▸ Reading passage:
*****

A good cover letter answers 6 key questions. Within that, you can employ as
much creativity as you like, as long as you keep things either A) succinct, or
B) entertaining enough to pull the reader through.

The 6 key questions you need to answer for the reader are:

1\. Which position you're applying for. 2\. Can you do the job from a
functional point of view? 3\. Can you do the job from an organisational point
of view? (human awareness, business awareness) 4\. Are you motivated to do the
job? 5\. Are you the type of person they'd enjoy working with? 6\. Should they
actually get in touch with you?

Here's how I'd mark you on those:

1\. 0/10. 2\. 8/10. 3\. 0/10. 4\. 6/10. 5\. Subjective, but I'd say 4/10. 6\.
7/10.

Total: 21/50. Presumably you'd score better on '1' in a real-life situation,
therefore 31/50.

Hopefully this feedback is useful to you.

------
WillyF
I like the less formal, personal tone. It makes you seem like a real person,
and it makes you more likable. That's important. The problem is that it's all
about you.

A cover letter's goal is to position yourself as the solution to someone
else's problem. That means showing that you understand their needs. It's hard
to do that without a cover letter that is highly personalized.

You also don't mention any specific accomplishments. You can write for hours
about how much you love programming, but what most hiring managers are really
concerned with is your end product.

Keep the personal tone, but talk more about the employer and less about you.
When you do talk about yourself, talk about specific things that you've done
that demonstrate that you're the guy for the job.

------
bdunbar
For the love o' Pete - break this up into paragraphs. As-is it's unreadable.

If I were a hiring manager (I'm not, but I scan resumes for them now and
again) I'd give you an A for enthusiasm and circular file it.

*****

▸ What you need to do:
1. According to the cover letter feedback, what is the goal of a cover letter?
2. Return the passage of the cover letter feedback that opens with the words containing "The 6 key questions" and closes with "say 4/10. 6\.".
3. Carry the cover letter feedback further, beginning after its final sentence.

▸ Data provided:
*****

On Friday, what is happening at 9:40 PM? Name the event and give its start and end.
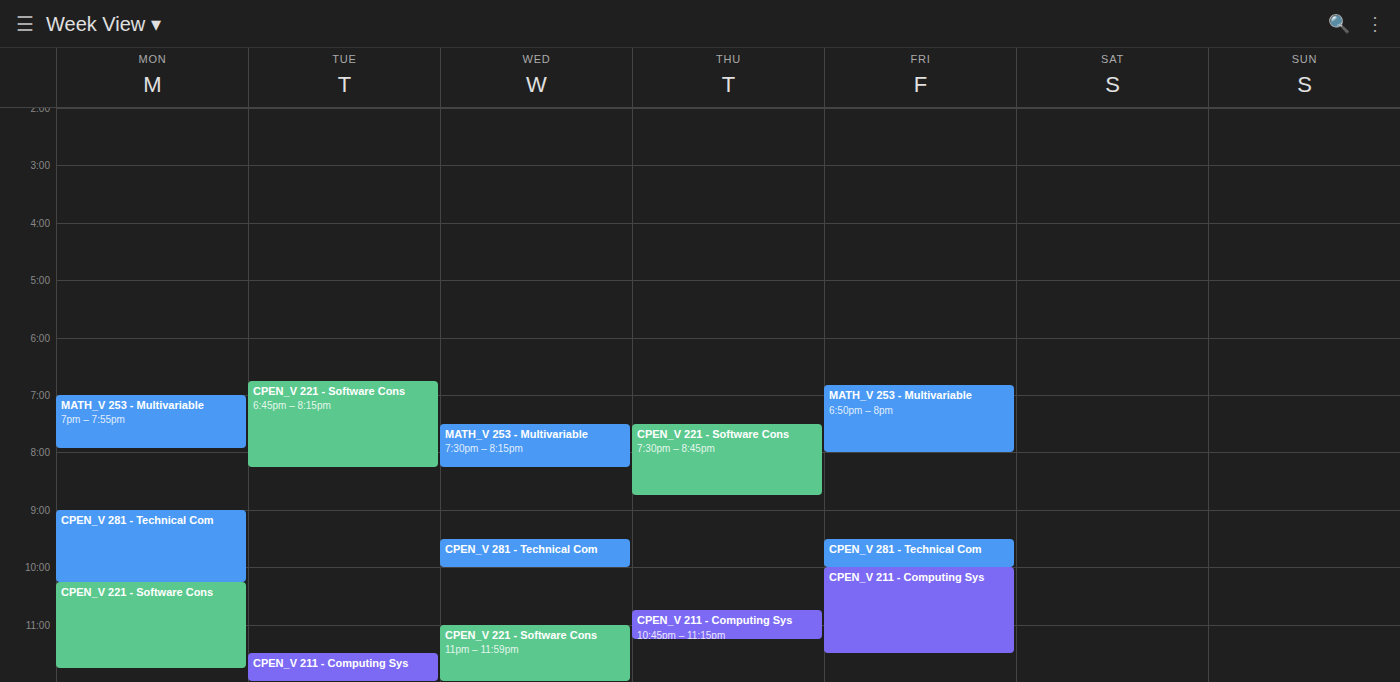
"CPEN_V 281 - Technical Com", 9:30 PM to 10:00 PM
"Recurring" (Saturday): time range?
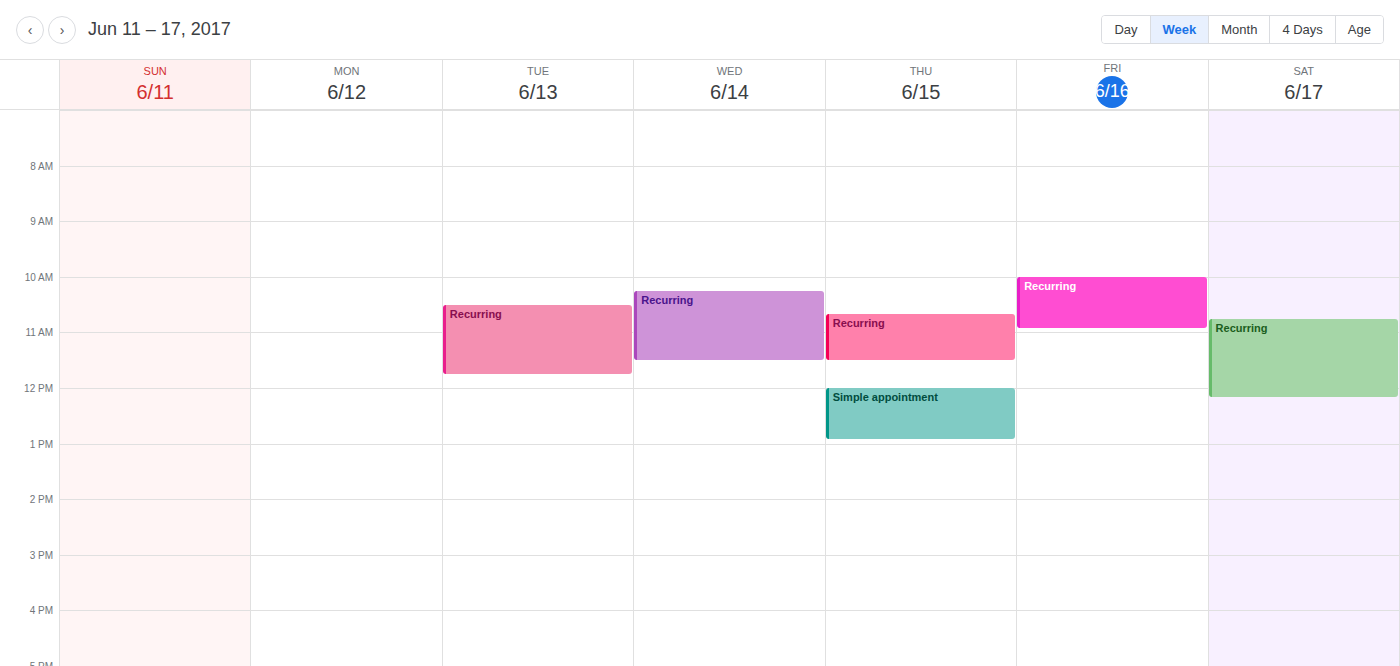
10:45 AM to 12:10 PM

*****

▸ Task-by-task outputs:
1. To position yourself as the solution to someone else's problem.

2.
The 6 key questions you need to answer for the reader are:

1\. Which position you're applying for. 2\. Can you do the job from a
functional point of view? 3\. Can you do the job from an organisational point
of view? (human awareness, business awareness) 4\. Are you motivated to do the
job? 5\. Are you the type of person they'd enjoy working with? 6\. Should they
actually get in touch with you?

Here's how I'd mark you on those:

1\. 0/10. 2\. 8/10. 3\. 0/10. 4\. 6/10. 5\. Subjective, but I'd say 4/10. 6\.

3.
The actual content .. this won't fly at all with a mid-to-large organization,
or an HR person, that's for sure.

Might work with a smaller company, or startup.

Best advice echoes that above: tailor your letter to the recipient. Use this
enthusiasm to tell them how you would solve _their_ problem.

------
lanna
I like personal cover letters more than the cold, cookie-cutter standard ones.
However, yours is too emotional. Be more objective and straight to the point.

------
snaveint
I prefer this to the standard cover letter, but make sure you don't come
across too arrogant. e.g. this line is unnecessary in my opinion: "Do you
remember your first CS class? How there were a few people who just couldn’t
handle the obscure bugs and the hours upon hours of staring at the screen and
they ended up dropping out?".

------
javanix
Thanks for all of the help, everyone - HN is great for this sort of "real-
world" feedback.

I'll update this thread later when I have a chance to make some changes.

------
ilanco
HTML and CSS are not programming languages.

------
joeld42
The enthusiasm is good, but add more specific examples of problems you've
solved and things you've built.

------
state
This is most definitely a more persuasive approach than the standard format.
Stick with it.